Another reason is that U.S. companies – like banks a dozen years ago – are deep in debt. Why? Have they been investing their low-interest loans obtained during the recent fat years? Have they been raising salaries to attract workers as unemployment fell? Did they put any surplus away in an emergency fund? Hardly.
Some companies, just profligate, grabbed the cheap loans and used the extra cash to buy up their own stock, sending the markets, and executive pay, ever higher. Some, bought by private equity companies, were obliged by their new managers to go into debt to pay for their own takeover, or to pay their new owners high management fees -- too often with employee pensions funds as collateral or otherwise liable.
Large corporations did not bring about the coronavirus pandemic; that’s not the point here. However, this type of behavior is making its impact far worse on them and the rest of us than it had to be. As so often, the severity of this natural disaster turns out to be man-made. As corporate executives stand before us today with their hats in their hands, we have no reason to take them on faith.
Here is another reason we should be especially alert: the bail-out bill whose terms are back in negotiation provided enormous discretion to Treasury Secretary Steven Mnuchin in terms of how and to which beneficiaries the money would be provided. But Mnuchin is no career public servant dedicated to the public interest. Warren was quite right to single him out. Along with Commerce Secretary Wilbur Ross and Senior Advisor to the President Jared Kushner, Mnuchin is one of the higher profile members of the large wake of vulture capitalists that man this administration. After working the mortgage-backed securities department at multi-recidivist bank Goldman Sachs, Mnuchin spun off his own private equity business.
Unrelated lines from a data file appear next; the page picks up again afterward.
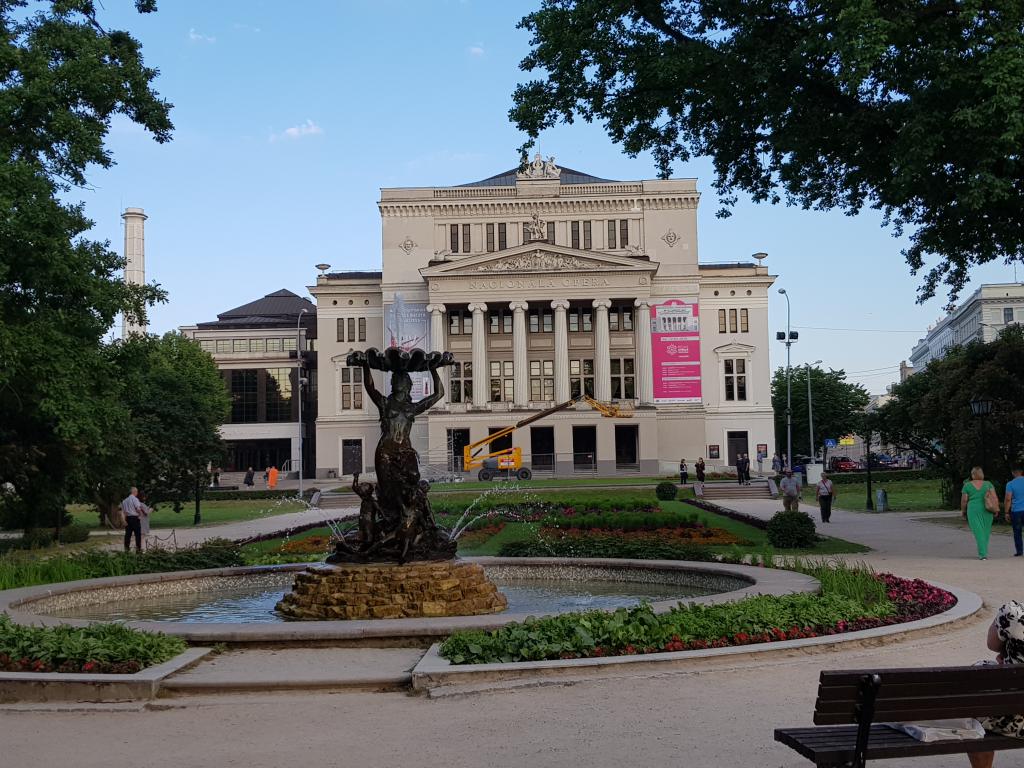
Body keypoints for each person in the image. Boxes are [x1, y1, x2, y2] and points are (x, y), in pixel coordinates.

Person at [968, 601, 1024, 768]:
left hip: (1011, 719)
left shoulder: (1014, 613)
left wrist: (1007, 654)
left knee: (973, 712)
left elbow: (992, 644)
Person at [962, 466, 999, 560]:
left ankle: (983, 554)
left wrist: (963, 511)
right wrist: (996, 509)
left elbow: (964, 500)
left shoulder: (967, 485)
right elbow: (994, 497)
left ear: (973, 475)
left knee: (978, 531)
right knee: (985, 531)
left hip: (973, 510)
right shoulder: (988, 484)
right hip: (987, 509)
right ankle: (983, 552)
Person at [1005, 467, 1024, 557]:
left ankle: (1019, 551)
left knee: (1017, 532)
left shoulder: (1010, 484)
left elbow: (1008, 499)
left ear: (1013, 473)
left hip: (1016, 511)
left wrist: (1006, 512)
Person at [120, 487, 145, 552]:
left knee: (128, 535)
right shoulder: (135, 499)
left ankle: (126, 549)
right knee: (137, 535)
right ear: (135, 492)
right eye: (137, 492)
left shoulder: (124, 500)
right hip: (135, 518)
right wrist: (140, 515)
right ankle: (138, 550)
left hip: (128, 518)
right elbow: (138, 508)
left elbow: (123, 512)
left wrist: (123, 520)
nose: (137, 493)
Together with George Soros and a few other investors, he bought the bank IndyMac out of federal receivership amid the Great Recession on excellent terms, changed its name to One West, and proceeded to perpetrate mass foreclosures on homeowners.
Vulture capitalists don’t sleep. They don’t get swamped by concern for loved ones, or empathy for their neighbors living paycheck to paycheck who are suddenly out of a job, or for the bus driver who is managing to hang onto her salary (and her morale) by delivering school lunches on her rural route. Where others experience calamity or a transfiguring experience of community solidarity, vulture capitalists pinpoint opportunity. The sloppiness and lax rules that slip amid the leap into Do-Something-Anything mode are manna for vultures. They will encourage just such hastiness; they will point at Senators who wish to exercise basic prudence and call them obstructionist, denounce them for getting into the weeds in this our hour of need.
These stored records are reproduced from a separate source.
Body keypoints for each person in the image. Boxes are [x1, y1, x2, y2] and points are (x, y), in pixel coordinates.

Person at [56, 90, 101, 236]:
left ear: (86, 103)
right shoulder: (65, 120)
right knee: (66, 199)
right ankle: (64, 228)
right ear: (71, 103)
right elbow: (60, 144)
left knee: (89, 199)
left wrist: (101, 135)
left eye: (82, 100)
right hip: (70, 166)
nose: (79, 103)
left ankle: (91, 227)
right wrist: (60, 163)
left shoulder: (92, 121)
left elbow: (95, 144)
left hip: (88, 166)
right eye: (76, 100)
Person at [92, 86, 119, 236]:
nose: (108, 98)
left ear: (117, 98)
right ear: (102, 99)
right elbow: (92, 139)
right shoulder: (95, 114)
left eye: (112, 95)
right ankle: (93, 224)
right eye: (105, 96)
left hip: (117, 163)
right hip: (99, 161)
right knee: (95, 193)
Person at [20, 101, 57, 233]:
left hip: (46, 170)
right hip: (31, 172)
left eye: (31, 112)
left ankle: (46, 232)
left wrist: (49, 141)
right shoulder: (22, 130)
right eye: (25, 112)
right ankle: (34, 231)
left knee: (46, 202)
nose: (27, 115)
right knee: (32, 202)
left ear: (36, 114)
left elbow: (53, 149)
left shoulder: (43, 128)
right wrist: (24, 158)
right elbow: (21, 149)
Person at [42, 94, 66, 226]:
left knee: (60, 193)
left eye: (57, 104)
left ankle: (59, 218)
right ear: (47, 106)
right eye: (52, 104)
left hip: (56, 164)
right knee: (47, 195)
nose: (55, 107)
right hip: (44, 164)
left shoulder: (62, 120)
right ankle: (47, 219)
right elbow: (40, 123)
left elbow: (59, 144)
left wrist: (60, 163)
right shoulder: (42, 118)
Exactly where we need our members of Congress at a time like this is in the weeds for us.
The American who may most keenly understand what went wrong after 2008 is Neil Barofsky, who served as special inspector general for the Toxic Assets Relief Program. His incandescent book Bailout details the lengths he went to try to impose some accountability for the tens of billions of dollars in interest-free loans and other federal programs that were pressed on the banks, the difficulties he encountered, and the lasting damage done when accountability was scoffed away. This time around, Barofsky would look for three components in any such package, he wrote to me recently:
* Conditions that require precisely those policy outcomes that are desired: employee protection, safer aircraft, a moratorium on bonuses, etc. Any behavior that is expected from loan or grant recipients must be written into the rules of the transfer. These companies don’t “know better.”
* Provisions ensuring that shareholders bear part of the burden, via a moratorium on dividends for example, or claw-backs, or some other mechanism. There is no reason for ordinary taxpayers who do not benefit from companies’ profits to foot the whole bill.
* If banks are included this time around or in some future round – meaning if too-big-to-faoil banks are failing again – provisions to break them up.
These sensible ideas are what half of our U.S. Senators are fighting for. Power to them.